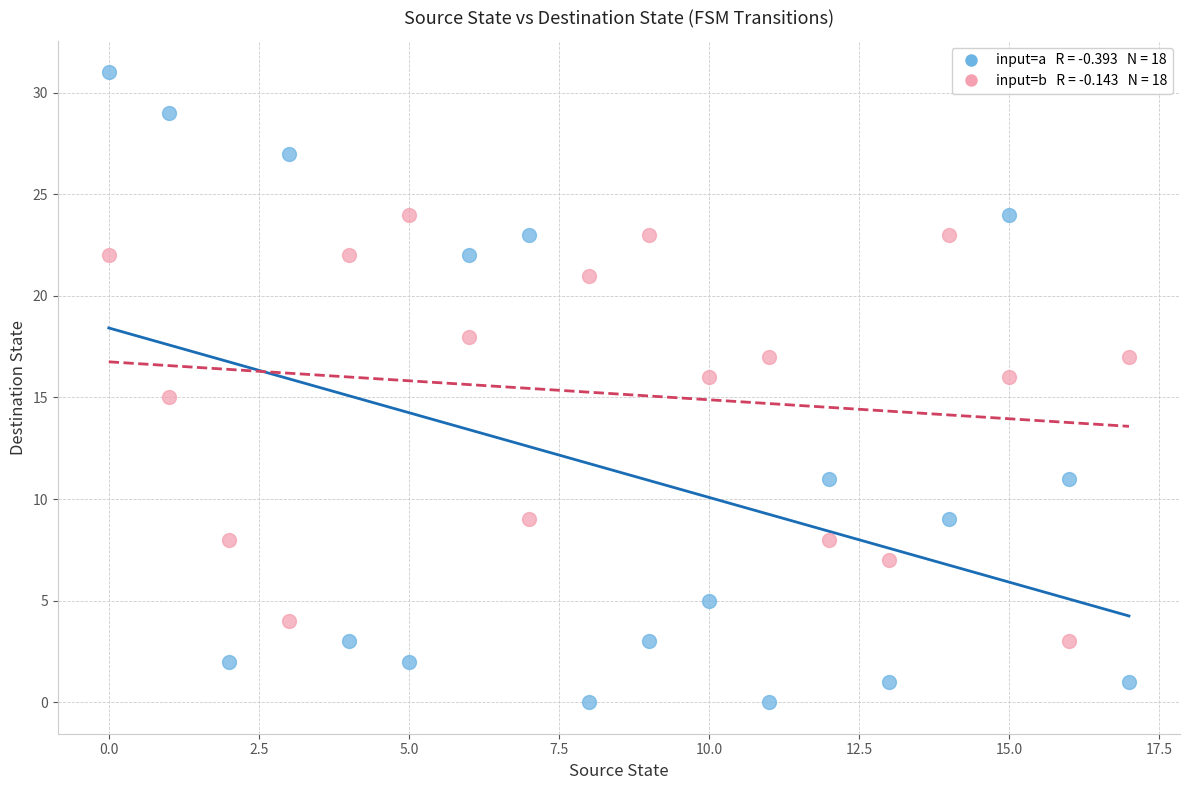

Across all data points, what is the range of Y values (max minus min)?

31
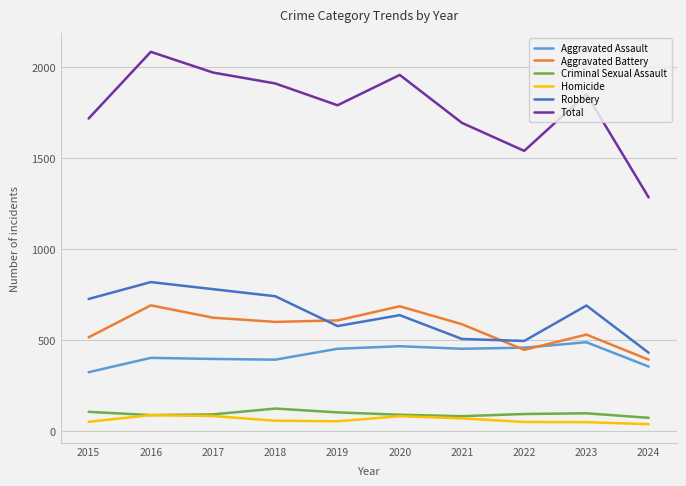

Is it true that Aggravated Battery equals 863 at 2023?

False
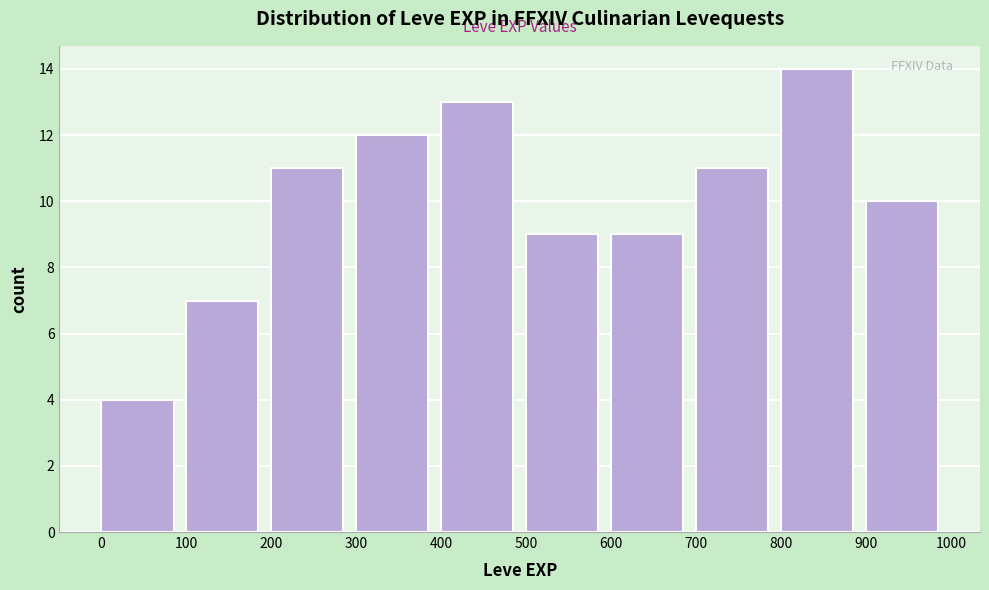

Which range on the x-axis has the tallest bar?

800 to 900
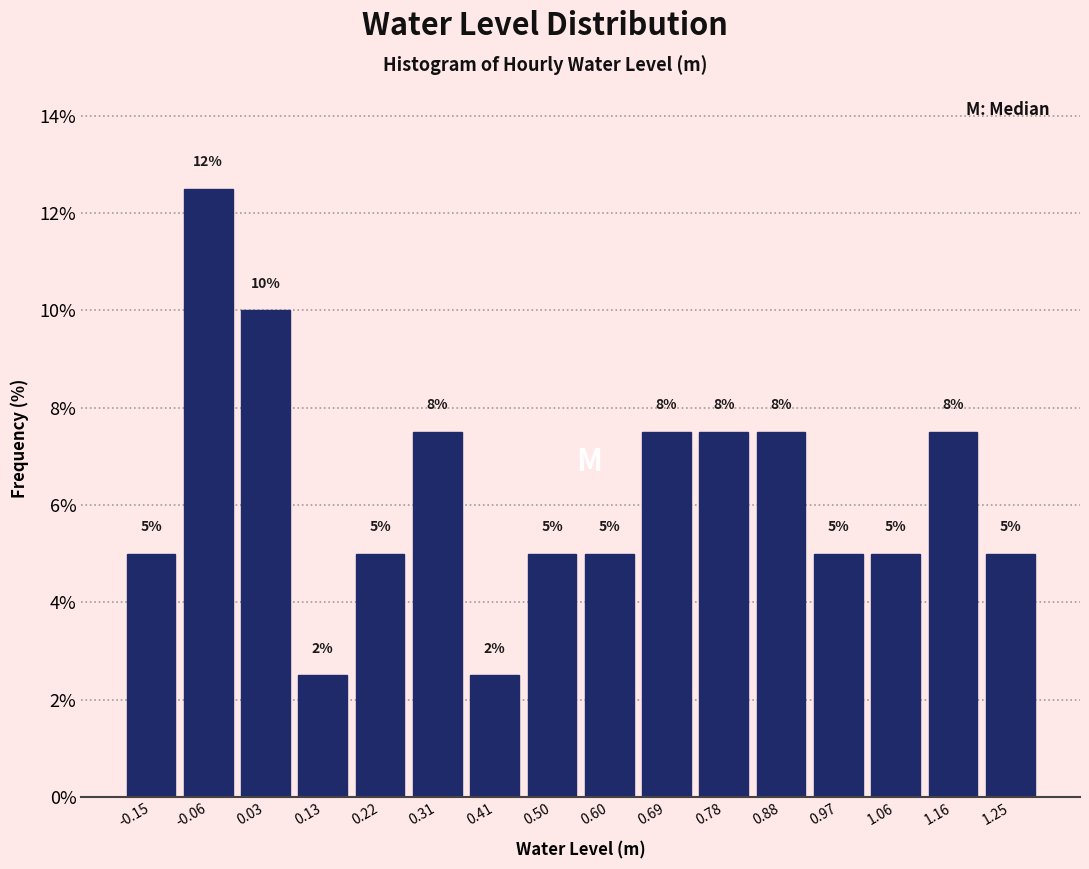

Over which range of the x-axis is the bar tallest?

-0.11 to -0.01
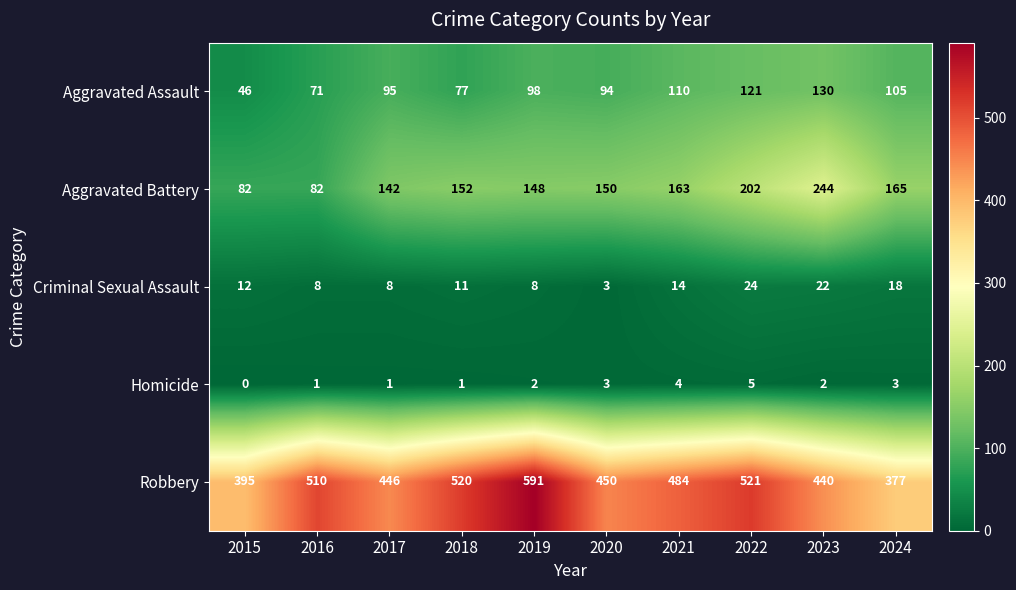

At how many categories does at least one series exceed 242?

10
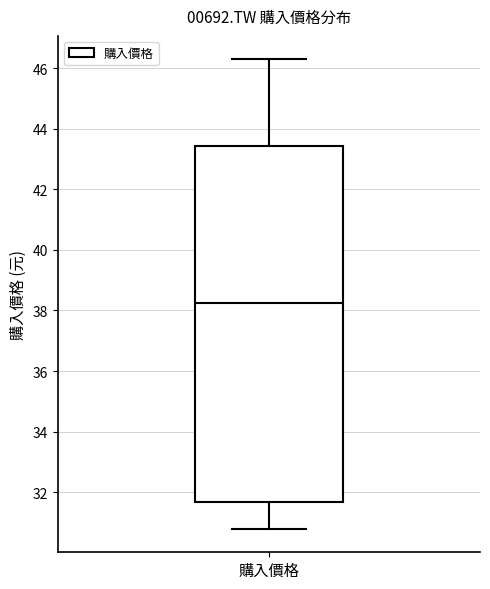

Transcribe this box plot: give where the median line is, the range the box spans, and where the two whiskers end, as read against the y-axis. The values are not printed on the chart, so give them approximately, as read against the axis.

median 38.2, box 31.6 to 43.4, whiskers 30.8 to 46.2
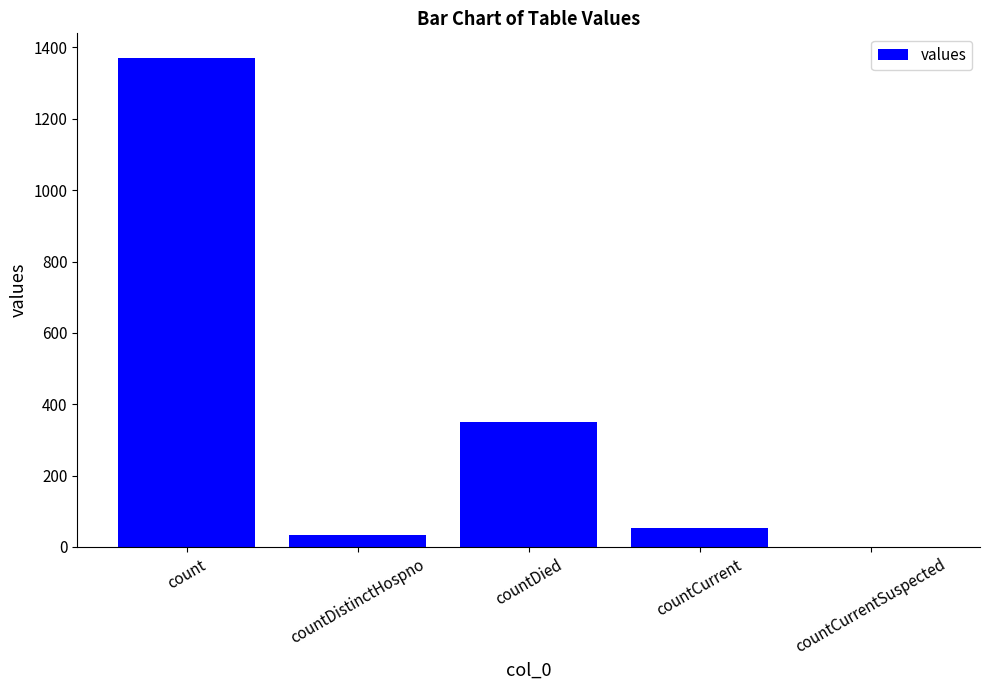

How many categories are shown in the chart?

5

....

** The task **
State how many lines of the records above include the word "chart". Reply with the number alone.

** Solution below **
2